As I write this, I’ve spent the last week going back over nearly 80 pages of handwritten notes that I made on that trip, reviewing my own photos, and copies of newspaper clippings, wondering whether I should have known better. Too little, too late: I only recently came across the actual citation issued with Tinazzi’s Medaglio d’Oro al Valore Civile, translated here from Italian:
[Tinazzi] worked as a traffic monitor, on a motorcycle, during the Mont Blanc Tunnel fire. On his own initiative and with exceptional courage, he stopped to help a French motorist in difficulty, accompanying him in a pressurized shelter, where he was found lifeless during subsequent recovery operations. A clear example of civic virtue and the spirit of self-sacrifice, Mont Blanc Tunnel, 24 March 1999.
That citation, was issued on February 6, 2000. So it was public when I was in Val d’Aosta in 2003, but I never saw it. Of course, the government officials who wrote it were privy to information that, at that time, was strictly denied to journalists. If I had seen it, I think I would have been struck by fact that it does not mention anyone actually being rescued. I might have brought the two citations to the tunnel administrator, or the Carabinieri, and asked, What’s with this discrepancy? They might’ve answered, but I doubt it; no one violated the gag orders to answer any of my other questions.

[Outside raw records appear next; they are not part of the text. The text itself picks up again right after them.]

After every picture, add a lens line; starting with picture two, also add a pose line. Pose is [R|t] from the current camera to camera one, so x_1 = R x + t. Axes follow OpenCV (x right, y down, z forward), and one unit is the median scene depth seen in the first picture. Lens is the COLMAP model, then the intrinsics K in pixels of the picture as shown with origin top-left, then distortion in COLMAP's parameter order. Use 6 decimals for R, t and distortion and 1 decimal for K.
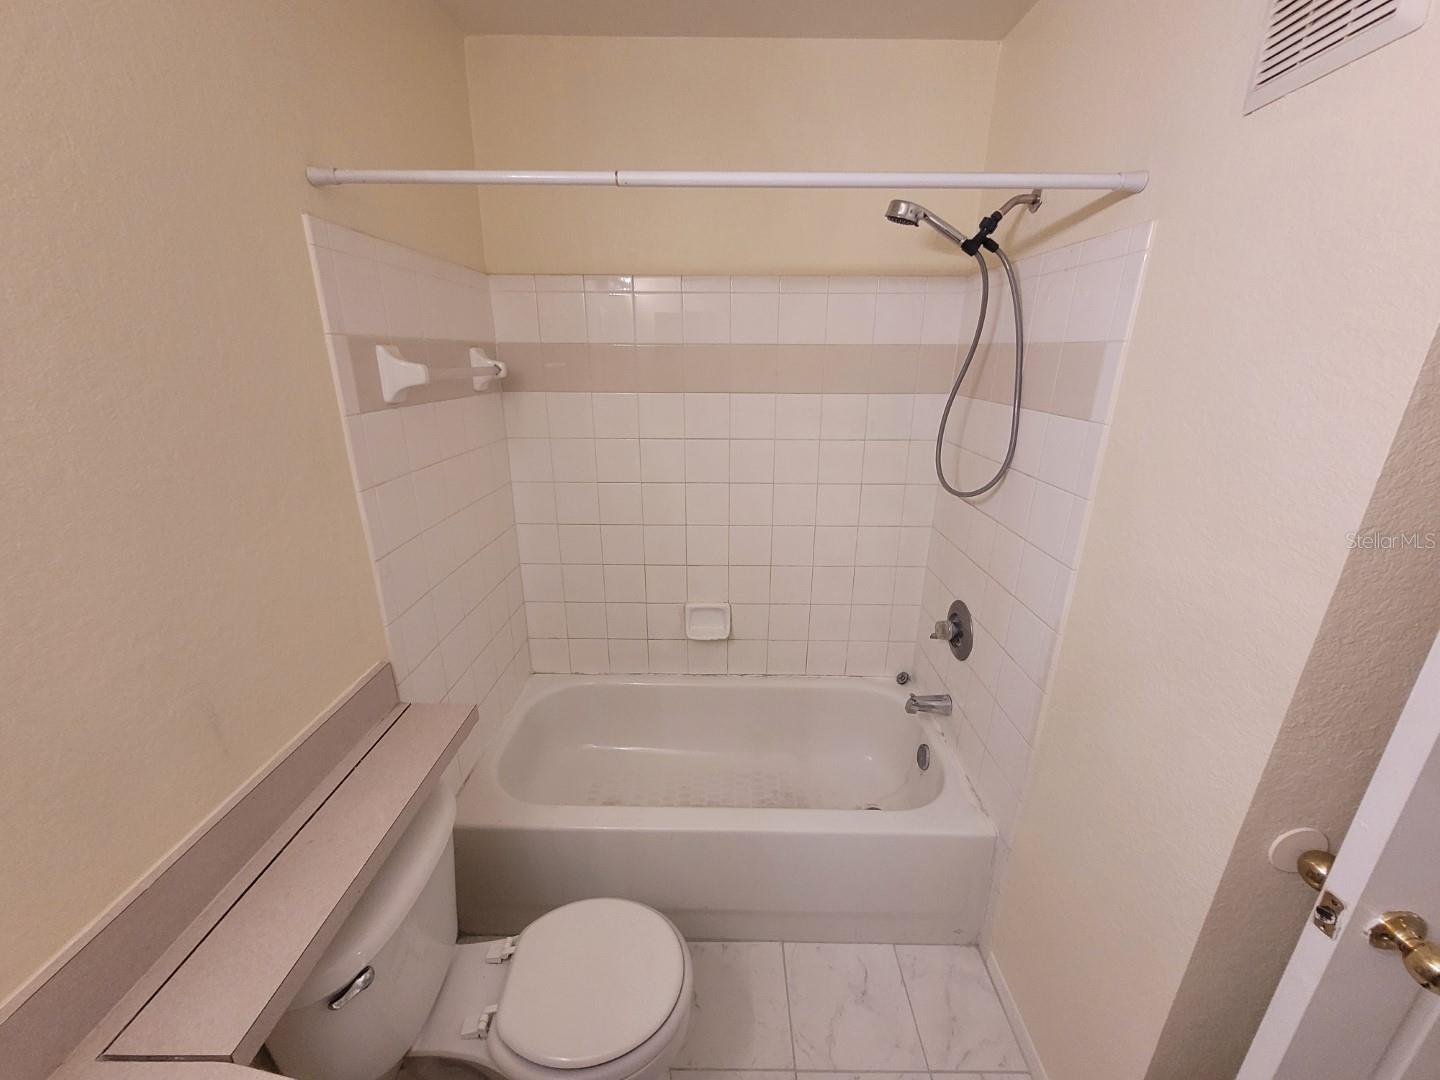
lens RADIAL K [[563.4, 0, 721.6], [0, 563.4, 537.8], [0, 0, 1]] dist [0.000140, 0.000248]
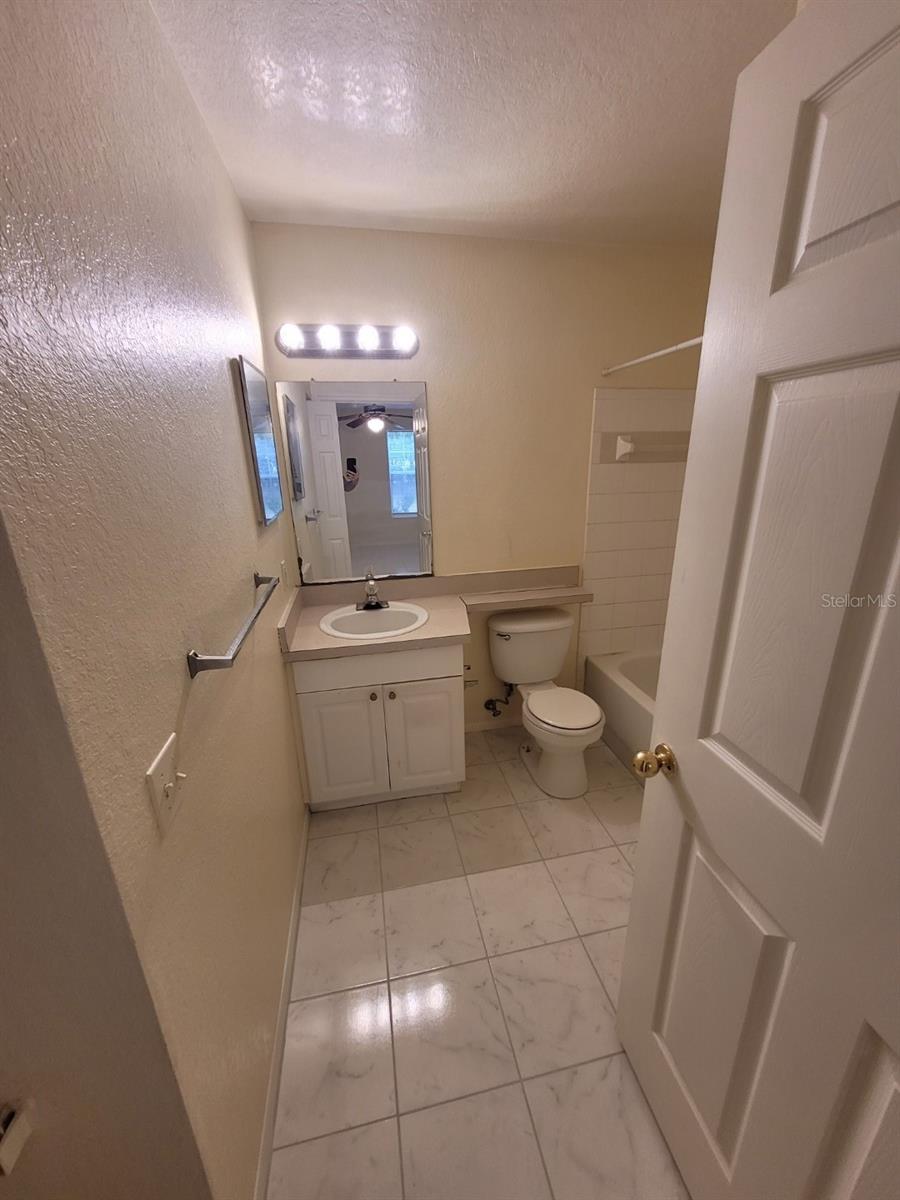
lens RADIAL K [[471.5, 0, 453.0], [0, 471.5, 602.6], [0, 0, 1]] dist [0.010012, 0.000107]
pose [[0.203113, 0.289705, -0.935316, 1.309217], [-0.293672, 0.929276, 0.224060, 0.069101], [0.934078, 0.229166, 0.273826, -0.034544]]
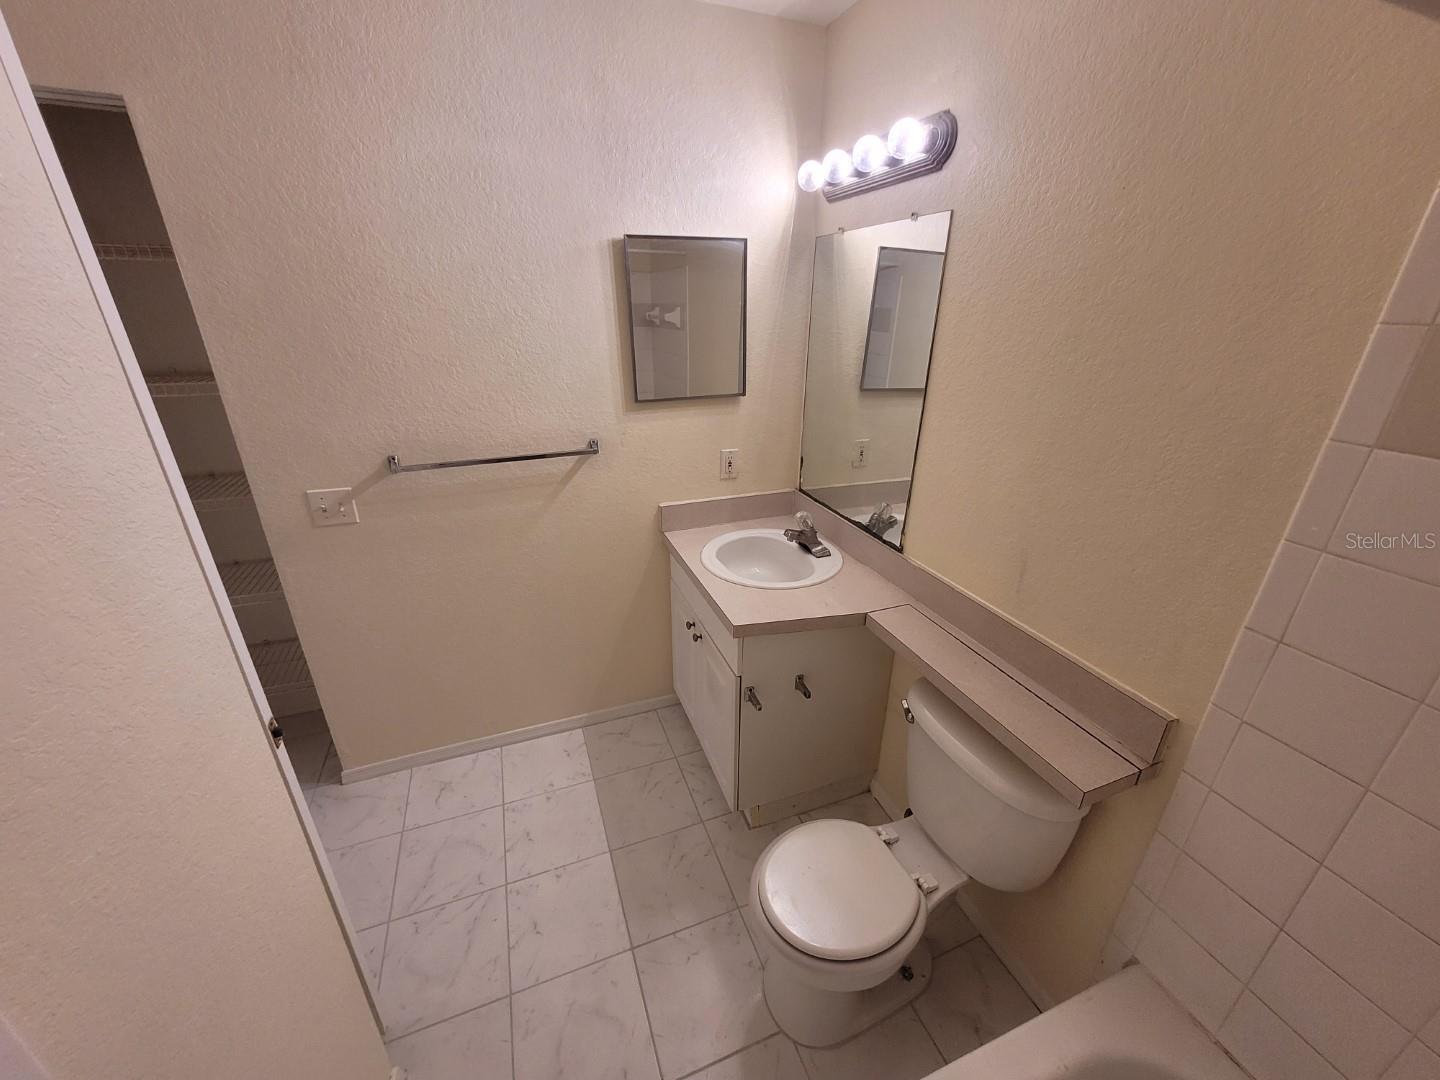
lens RADIAL K [[571.1, 0, 720.0], [0, 571.1, 540.0], [0, 0, 1]] dist [0.001198, 0.000173]
pose [[-0.932768, 0.131386, -0.335682, 0.288054], [-0.126016, 0.753611, 0.645128, -0.457094], [0.337734, 0.644056, -0.686388, 1.227393]]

I wonder whether I would have detected my mistake if my Italian was better, or if I’d just spent more time in the archives looking for later coverage of the tunnel fire. I recently hired a translator, to write an enquiry about whether or when news outlets ever actively corrected the record. I sent it to the editorial desks of regional newspapers in Milan and Turin, and local papers in Aosta. To date, I’ve had no replies.
I suppose if I had the time and budget, I’d go find the reporter who wrote the first account of Spadino saving a bunch of people and ask, “Where the hell did that come from?”
If he accidentally conflated the story of Spadino entering the tunnel by motorcycle from France, with the story of people being rescued from the Italian side of the fire — well, I suppose that I would sympathize with some local reporter rushing to meet a deadline on the story of the decade. I would like to know if the local papers ever published a correction that I missed. Once the entire region had seized on Spadino’s unlikely heroism, it would be incredibly awkward to pull that it back; I’d sympathize with the editor who let it slide, or buried a small correction to what had been a front-page story.
Realistically though, I probably never will find that first reporter or try to pin him down. So I’ll just try to forget that the best writing I’ve ever done was, unfortunately, not very good journalism.